The Joint Ratio of Friction Stir Welding Affecting the Mechanical Properties and Microstructures on SSM 6063 Aluminum Alloy
Chaiyoot Meengam and Kittima Sillapasa*
Department of Industrial Engineering, Faculty of Engineering, Ubon Ratchathani University, Ubon Ratchathani, Thailand
Corresponding Author Email: Kittima.firstname.lastname@example.org
This is an open access article distributed under the Creative Commons Attribution License, which permits unrestricted use, distribution, and reproduction in any medium, provided the original work is properly cited.

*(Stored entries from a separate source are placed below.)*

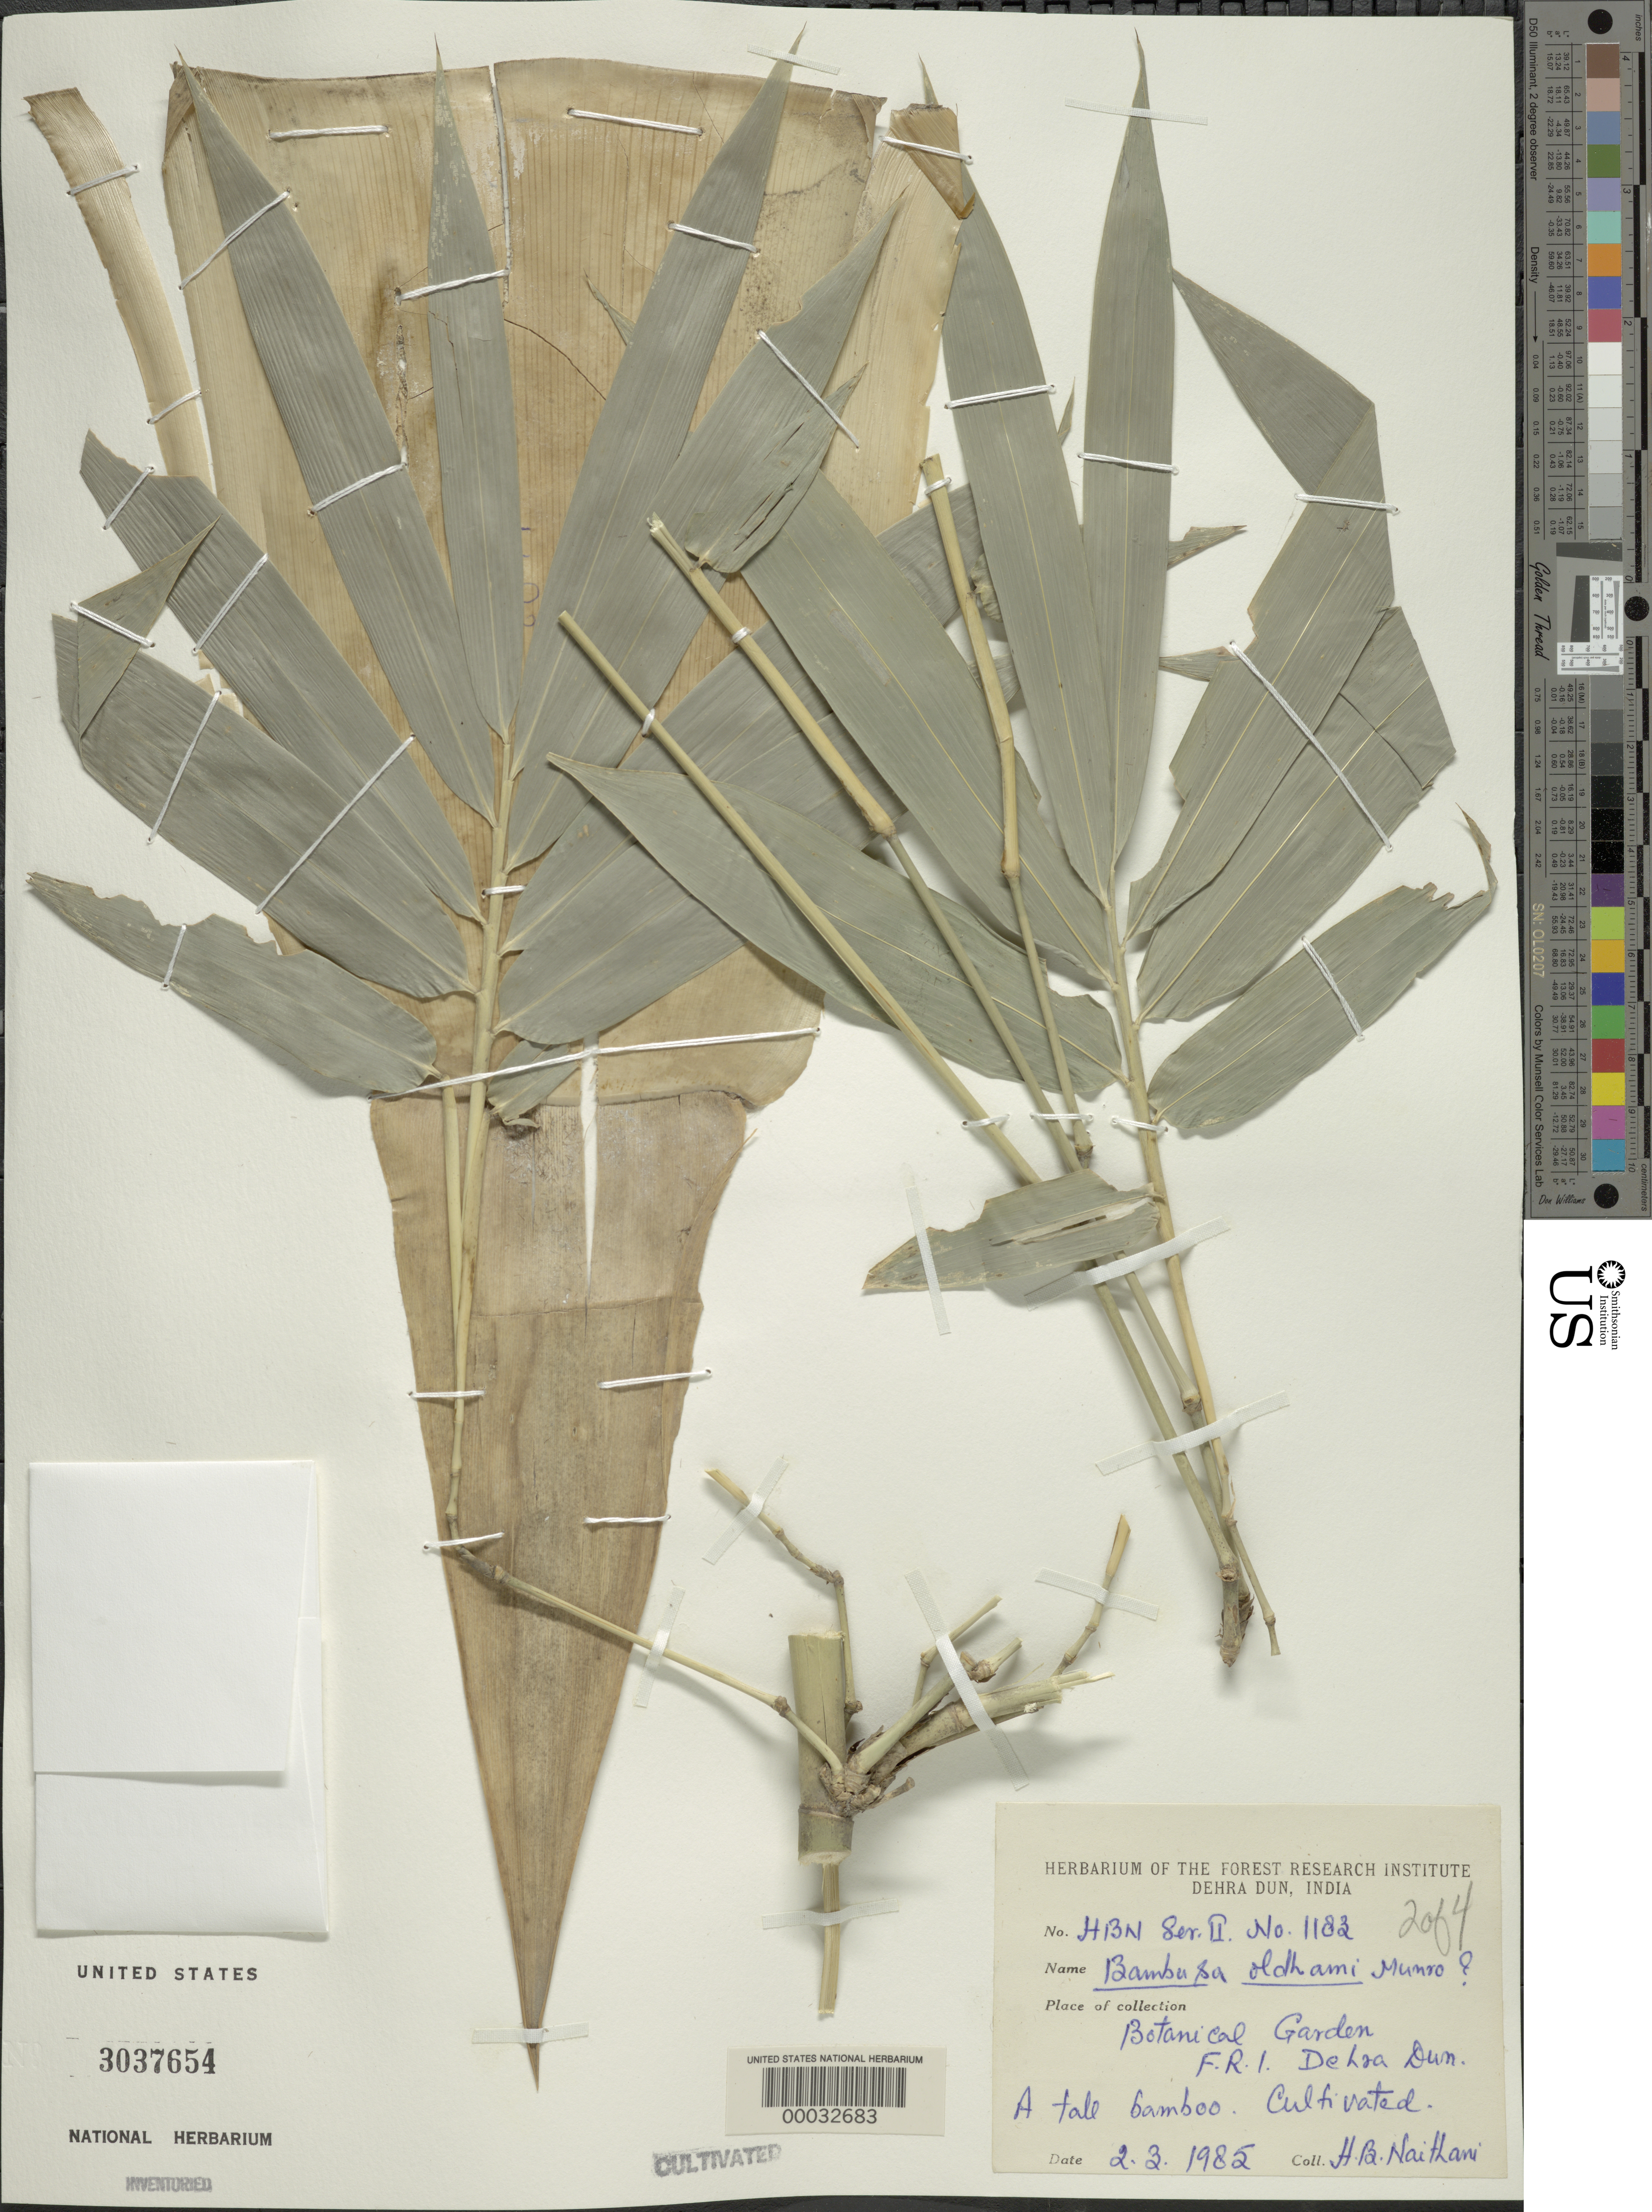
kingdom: Plantae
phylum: Tracheophyta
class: Liliopsida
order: Poales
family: Poaceae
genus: Bambusa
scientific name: Bambusa oldhamii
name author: Munro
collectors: H. Naithani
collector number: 1183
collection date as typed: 03 Feb 1985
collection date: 1985-02-03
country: India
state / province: Uttar Pradesh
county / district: Dehradun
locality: Botanical garden, f.r.i.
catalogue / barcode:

This research investigated the joint ratio among five different types of butt-joint welding that affected the joint strength and the formation of defects of the friction stir welding in the SSM 6063 aluminum alloys. The results showed that the lowest joint ratio at 1.00 from a simple butt joint provides a good effect on adhesion and can prevent the occurrence of defects. From a double butt lap joint, the higher joint ratio at 2.66 tends to make the samples difficult to adhere to and induce the formation of multiple defects. In addition, the maximum average joint strength of 123.60 MPa was from the joint ratio at 1.00 with no defects and the minimum average joint strength of 90.79 MPa was from the joint ratio at 2.66 caused microvoids, incomplete joint penetration, joint line remnant, wormhole, and kissing bond defects. In all types of butt joints configuration, the Vickers hardness in the friction zone was higher than other areas with average hardness in the friction zone at 51.5 HV0.1 due to new recrystallization of the microstructure and heat input during welding.